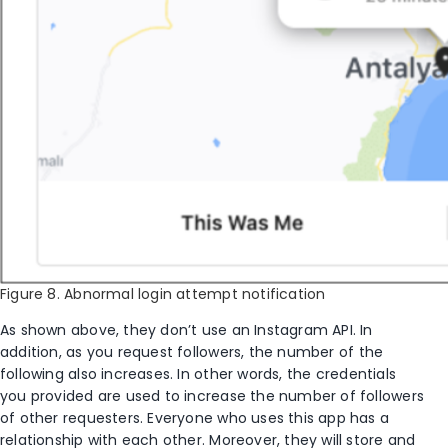
Figure 8. Abnormal login attempt notification
As shown above, they don’t use an Instagram API. In
addition, as you request followers, the number of the
following also increases. In other words, the credentials
you provided are used to increase the number of followers
of other requesters. Everyone who uses this app has a
relationship with each other. Moreover, they will store and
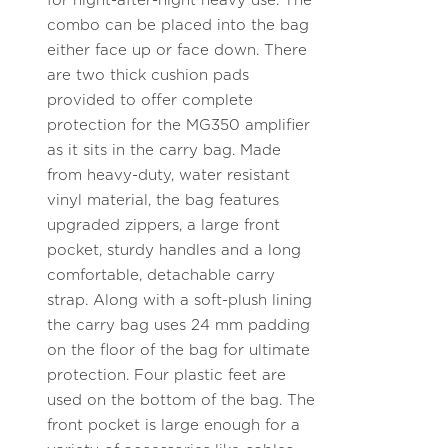
for night-after-night heavy use. The
combo can be placed into the bag
either face up or face down. There
are two thick cushion pads
provided to offer complete
protection for the MG350 amplifier
as it sits in the carry bag. Made
from heavy-duty, water resistant
vinyl material, the bag features
upgraded zippers, a large front
pocket, sturdy handles and a long
comfortable, detachable carry
strap. Along with a soft-plush lining
the carry bag uses 24 mm padding
on the floor of the bag for ultimate
protection. Four plastic feet are
used on the bottom of the bag. The
front pocket is large enough for a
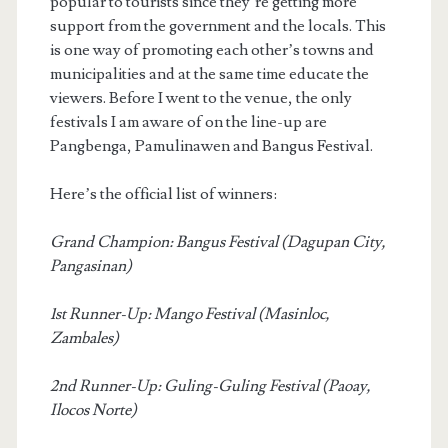
popular to tourists since they’re getting more
support from the government and the locals. This
is one way of promoting each other’s towns and
municipalities and at the same time educate the
viewers. Before I went to the venue, the only
festivals I am aware of on the line-up are
Pangbenga, Pamulinawen and Bangus Festival.
Here’s the official list of winners:
Grand Champion: Bangus Festival (Dagupan City,
Pangasinan)
1st Runner-Up: Mango Festival (Masinloc,
Zambales)
2nd Runner-Up: Guling-Guling Festival (Paoay,
Ilocos Norte)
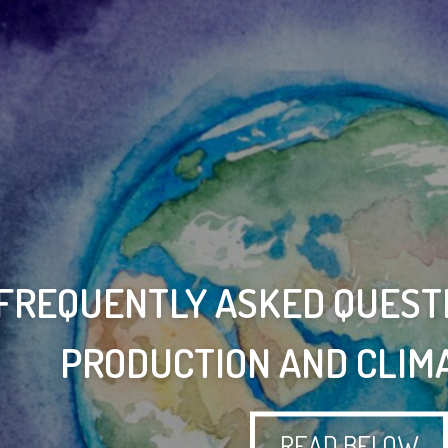
 FREQUENTLY ASKED QUEST
PRODUCTION AND CLIM
READ BELOW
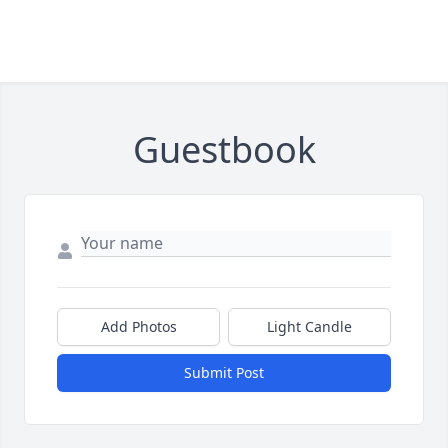
Guestbook
Add Photos
Light Candle
Submit Post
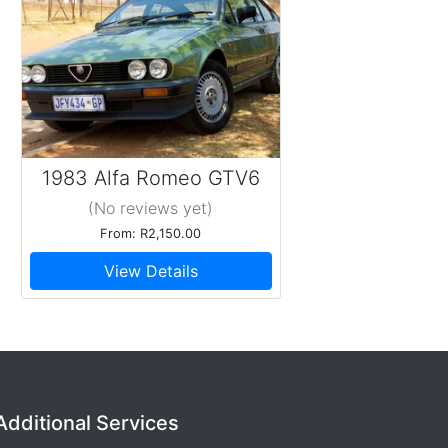
1983 Alfa Romeo GTV6
2.5
(No reviews
yet
)
From: R2,150.00
View Details
Additional Services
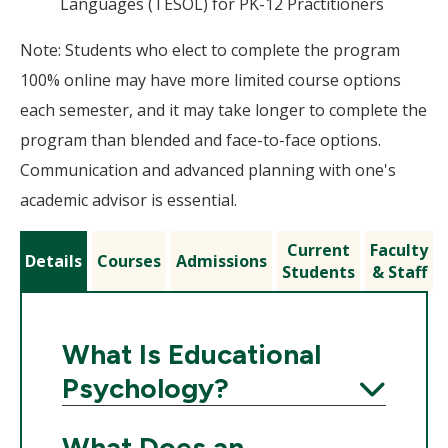
Languages (TESOL) for PK-12 Practitioners
Note: Students who elect to complete the program
100% online may have more limited course options
each semester, and it may take longer to complete the
program than blended and face-to-face options.
Communication and advanced planning with one's
academic advisor is essential.
Current
Faculty
Details
Courses
Admissions
Students
& Staff
What Is Educational
Psychology?
Expand
What Does an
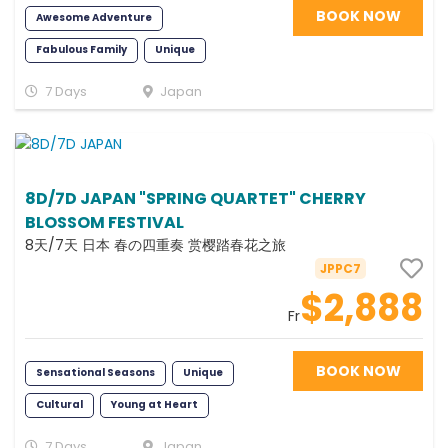
BOOK NOW
Awesome Adventure
Fabulous Family
Unique
Exciting
Romance
Fun
7 Days
Japan
Scenic
Photography
8D/7D JAPAN "SPRING QUARTET" CHERRY
BLOSSOM FESTIVAL
8天/7天 日本 春の四重奏 赏樱踏春花之旅
JPPC7
$2,888
Fr
BOOK NOW
Sensational Seasons
Unique
Cultural
Young at Heart
Romance
Scenic
7 Days
Japan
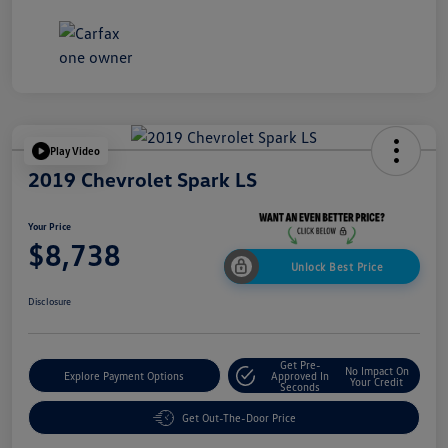
Play Video
2019 Chevrolet Spark LS
Your Price
$8,738
Unlock Best Price
Disclosure
Get Pre-
No Impact On
Explore Payment Options
Approved In
Your Credit
Seconds
Get Out-The-Door Price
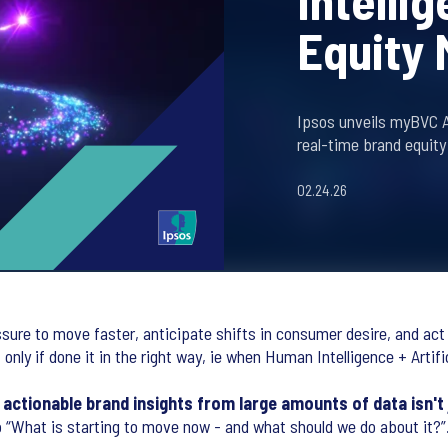
Intelli
Equity
Ipsos unveils myBVC AI
real-time brand equity
02.24.26
sure to move faster, anticipate shifts in consumer desire, and act
nly if done it in the right way, ie when Human Intelligence + Artifi
 actionable brand insights from large amounts of data isn't 
 “What is starting to move now - and what should we do about it?”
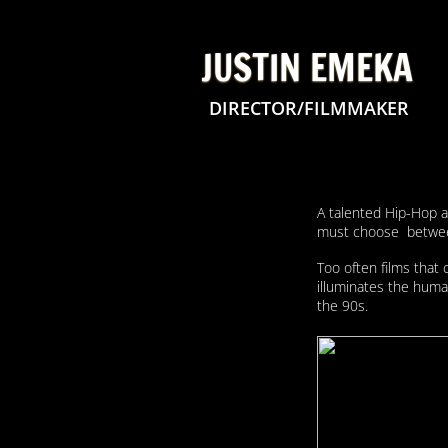
JUSTIN EMEKA
DIRECTOR/FILMMAKER
A talented Hip-Hop ar
must choose between 
Too often films that 
illuminates the human
the 90s.
​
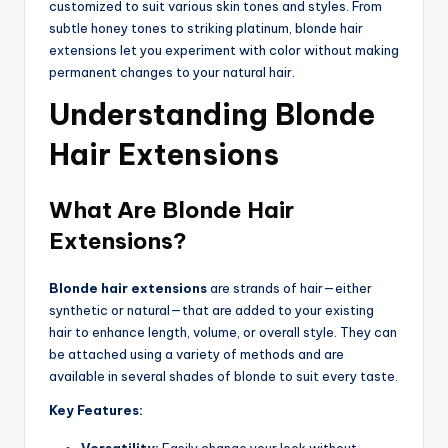
customized to suit various skin tones and styles. From
subtle honey tones to striking platinum, blonde hair
extensions let you experiment with color without making
permanent changes to your natural hair.
Understanding Blonde
Hair Extensions
What Are Blonde Hair
Extensions?
Blonde hair extensions
are strands of hair—either
synthetic or natural—that are added to your existing
hair to enhance length, volume, or overall style. They can
be attached using a variety of methods and are
available in several shades of blonde to suit every taste.
Key Features:
Versatility:
Easily change your look without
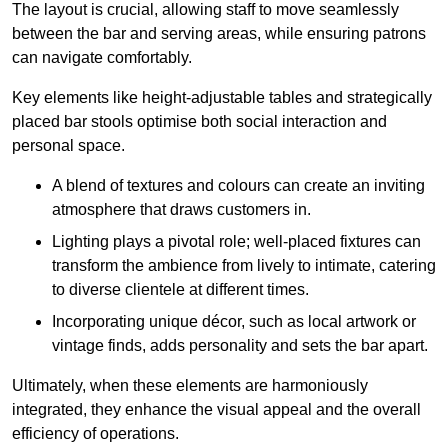
The layout is crucial, allowing staff to move seamlessly
between the bar and serving areas, while ensuring patrons
can navigate comfortably.
Key elements like height-adjustable tables and strategically
placed bar stools optimise both social interaction and
personal space.
A blend of textures and colours can create an inviting
atmosphere that draws customers in.
Lighting plays a pivotal role; well-placed fixtures can
transform the ambience from lively to intimate, catering
to diverse clientele at different times.
Incorporating unique décor, such as local artwork or
vintage finds, adds personality and sets the bar apart.
Ultimately, when these elements are harmoniously
integrated, they enhance the visual appeal and the overall
efficiency of operations.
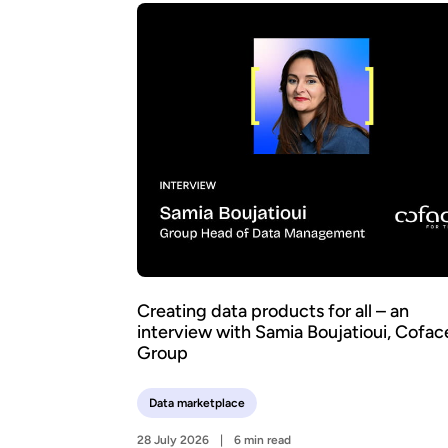
Creating data products for all – an
interview with Samia Boujatioui, Cofac
Group
Data marketplace
28 July 2026
6 min read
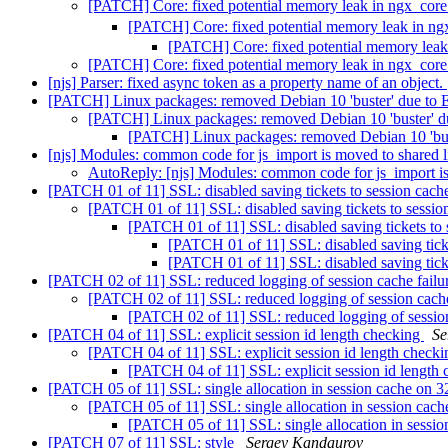
[PATCH] Core: fixed potential memory leak in ngx_cor
[PATCH] Core: fixed potential memory leak in n
[PATCH] Core: fixed potential memory lea
[PATCH] Core: fixed potential memory leak in ngx_cor
[njs] Parser: fixed async token as a property name of an object.
[PATCH] Linux packages: removed Debian 10 'buster' due to
[PATCH] Linux packages: removed Debian 10 'buster' 
[PATCH] Linux packages: removed Debian 10 'bu
[njs] Modules: common code for js_import is moved to shared l
AutoReply: [njs] Modules: common code for js_import is
[PATCH 01 of 11] SSL: disabled saving tickets to session cac
[PATCH 01 of 11] SSL: disabled saving tickets to sessi
[PATCH 01 of 11] SSL: disabled saving tickets to
[PATCH 01 of 11] SSL: disabled saving tick
[PATCH 01 of 11] SSL: disabled saving tick
[PATCH 02 of 11] SSL: reduced logging of session cache failur
[PATCH 02 of 11] SSL: reduced logging of session cache 
[PATCH 02 of 11] SSL: reduced logging of session
[PATCH 04 of 11] SSL: explicit session id length checking
Se
[PATCH 04 of 11] SSL: explicit session id length check
[PATCH 04 of 11] SSL: explicit session id length
[PATCH 05 of 11] SSL: single allocation in session cache on 3
[PATCH 05 of 11] SSL: single allocation in session cach
[PATCH 05 of 11] SSL: single allocation in sessio
[PATCH 07 of 11] SSL: style
Sergey Kandaurov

-------

• **What to work on**: Put every line of text in the listing above into a JSON list of strings, one string per line, leaving out blank lines and the picture markers.

• **Response box**:
[
  "Figure 8. Abnormal login attempt notification",
  "As shown above, they don’t use an Instagram API. In",
  "addition, as you request followers, the number of the",
  "following also increases. In other words, the credentials",
  "you provided are used to increase the number of followers",
  "of other requesters. Everyone who uses this app has a",
  "relationship with each other. Moreover, they will store and",
  "for night-after-night heavy use. The",
  "combo can be placed into the bag",
  "either face up or face down. There",
  "are two thick cushion pads",
  "provided to offer complete",
  "protection for the MG350 amplifier",
  "as it sits in the carry bag. Made",
  "from heavy-duty, water resistant",
  "vinyl material, the bag features",
  "upgraded zippers, a large front",
  "pocket, sturdy handles and a long",
  "comfortable, detachable carry",
  "strap. Along with a soft-plush lining",
  "the carry bag uses 24 mm padding",
  "on the floor of the bag for ultimate",
  "protection. Four plastic feet are",
  "used on the bottom of the bag. The",
  "front pocket is large enough for a",
  "popular to tourists since they’re getting more",
  "support from the government and the locals. This",
  "is one way of promoting each other’s towns and",
  "municipalities and at the same time educate the",
  "viewers. Before I went to the venue, the only",
  "festivals I am aware of on the line-up are",
  "Pangbenga, Pamulinawen and Bangus Festival.",
  "Here’s the official list of winners:",
  "Grand Champion: Bangus Festival (Dagupan City,",
  "Pangasinan)",
  "1st Runner-Up: Mango Festival (Masinloc,",
  "Zambales)",
  "2nd Runner-Up: Guling-Guling Festival (Paoay,",
  "Ilocos Norte)",
  " FREQUENTLY ASKED QUEST",
  "PRODUCTION AND CLIM",
  "READ BELOW",
  "Guestbook",
  "Add Photos",
  "Light Candle",
  "Submit Post",
  "1983 Alfa Romeo GTV6",
  "2.5",
  "(No reviews",
  "yet",
  ")",
  "From: R2,150.00",
  "View Details",
  "Additional Services",
  "Languages (TESOL) for PK-12 Practitioners",
  "Note: Students who elect to complete the program",
  "100% online may have more limited course options",
  "each semester, and it may take longer to complete the",
  "program than blended and face-to-face options.",
  "Communication and advanced planning with one's",
  "academic advisor is essential.",
  "Current",
  "Faculty",
  "Details",
  "Courses",
  "Admissions",
  "Students",
  "& Staff",
  "What Is Educational",
  "Psychology?",
  "Expand",
  "What Does an",
  "BOOK NOW",
  "Awesome Adventure",
  "Fabulous Family",
  "Unique",
  "Exciting",
  "Romance",
  "Fun",
  "7 Days",
  "Japan",
  "Scenic",
  "Photography",
  "8D/7D JAPAN \"SPRING QUARTET\" CHERRY",
  "BLOSSOM FESTIVAL",
  "8天/7天 日本 春の四重奏 赏樱踏春花之旅",
  "JPPC7",
  "$2,888",
  "Fr",
  "BOOK NOW",
  "Sensational Seasons",
  "Unique",
  "Cultural",
  "Young at Heart",
  "Romance",
  "Scenic",
  "7 Days",
  "Japan",
  "Play Video",
  "2019 Chevrolet Spark LS",
  "Your Price",
  "$8,738",
  "Unlock Best Price",
  "Disclosure",
  "Get Pre-",
  "No Impact On",
  "Explore Payment Options",
  "Approved In",
  "Your Credit",
  "Seconds",
  "Get Out-The-Door Price",
  "Intelli",
  "Equity",
  "Ipsos unveils myBVC AI",
  "real-time brand equity",
  "02.24.26",
  "sure to move faster, anticipate shifts in consumer desire, and act",
  "nly if done it in the right way, ie when Human Intelligence + Artifi",
  " actionable brand insights from large amounts of data isn't ",
  " “What is starting to move now - and what should we do about it?”",
  "JUSTIN EMEKA",
  "DIRECTOR/FILMMAKER",
  "A talented Hip-Hop ar",
  "must choose between ",
  "Too often films that ",
  "illuminates the human",
  "the 90s.",
  "​",
  "customized to suit various skin tones and styles. From",
  "subtle honey tones to striking platinum, blonde hair",
  "extensions let you experiment with color without making",
  "permanent changes to your natural hair.",
  "Understanding Blonde",
  "Hair Extensions",
  "What Are Blonde Hair",
  "Extensions?",
  "Blonde hair extensions",
  "are strands of hair—either",
  "synthetic or natural—that are added to your existing",
  "hair to enhance length, volume, or overall style. They can",
  "be attached using a variety of methods and are",
  "available in several shades of blonde to suit every taste.",
  "Key Features:",
  "Versatility:",
  "Easily change your look without",
  "The layout is crucial, allowing staff to move seamlessly",
  "between the bar and serving areas, while ensuring patrons",
  "can navigate comfortably.",
  "Key elements like height-adjustable tables and strategically",
  "placed bar stools optimise both social interaction and",
  "personal space.",
  "A blend of textures and colours can create an inviting",
  "atmosphere that draws customers in.",
  "Lighting plays a pivotal role; well-placed fixtures can",
  "transform the ambience from lively to intimate, catering",
  "to diverse clientele at different times.",
  "Incorporating unique décor, such as local artwork or",
  "vintage finds, adds personality and sets the bar apart.",
  "Ultimately, when these elements are harmoniously",
  "integrated, they enhance the visual appeal and the overall",
  "efficiency of operations.",
  "Creating data products for all – an",
  "interview with Samia Boujatioui, Cofac",
  "Group",
  "Data marketplace",
  "28 July 2026",
  "6 min read",
  "[PATCH] Core: fixed potential memory leak in ngx_cor",
  "[PATCH] Core: fixed potential memory leak in n",
  "[PATCH] Core: fixed potential memory lea",
  "[PATCH] Core: fixed potential memory leak in ngx_cor",
  "[njs] Parser: fixed async token as a property name of an object.",
  "[PATCH] Linux packages: removed Debian 10 'buster' due to",
  "[PATCH] Linux packages: removed Debian 10 'buster' ",
  "[PATCH] Linux packages: removed Debian 10 'bu",
  "[njs] Modules: common code for js_import is moved to shared l",
  "AutoReply: [njs] Modules: common code for js_import is",
  "[PATCH 01 of 11] SSL: disabled saving tickets to session cac",
  "[PATCH 01 of 11] SSL: disabled saving tickets to sessi",
  "[PATCH 01 of 11] SSL: disabled saving tickets to",
  "[PATCH 01 of 11] SSL: disabled saving tick",
  "[PATCH 01 of 11] SSL: disabled saving tick",
  "[PATCH 02 of 11] SSL: reduced logging of session cache failur",
  "[PATCH 02 of 11] SSL: reduced logging of session cache ",
  "[PATCH 02 of 11] SSL: reduced logging of session",
  "[PATCH 04 of 11] SSL: explicit session id length checking",
  "Se",
  "[PATCH 04 of 11] SSL: explicit session id length check",
  "[PATCH 04 of 11] SSL: explicit session id length",
  "[PATCH 05 of 11] SSL: single allocation in session cache on 3",
  "[PATCH 05 of 11] SSL: single allocation in session cach",
  "[PATCH 05 of 11] SSL: single allocation in sessio",
  "[PATCH 07 of 11] SSL: style",
  "Sergey Kandaurov"
]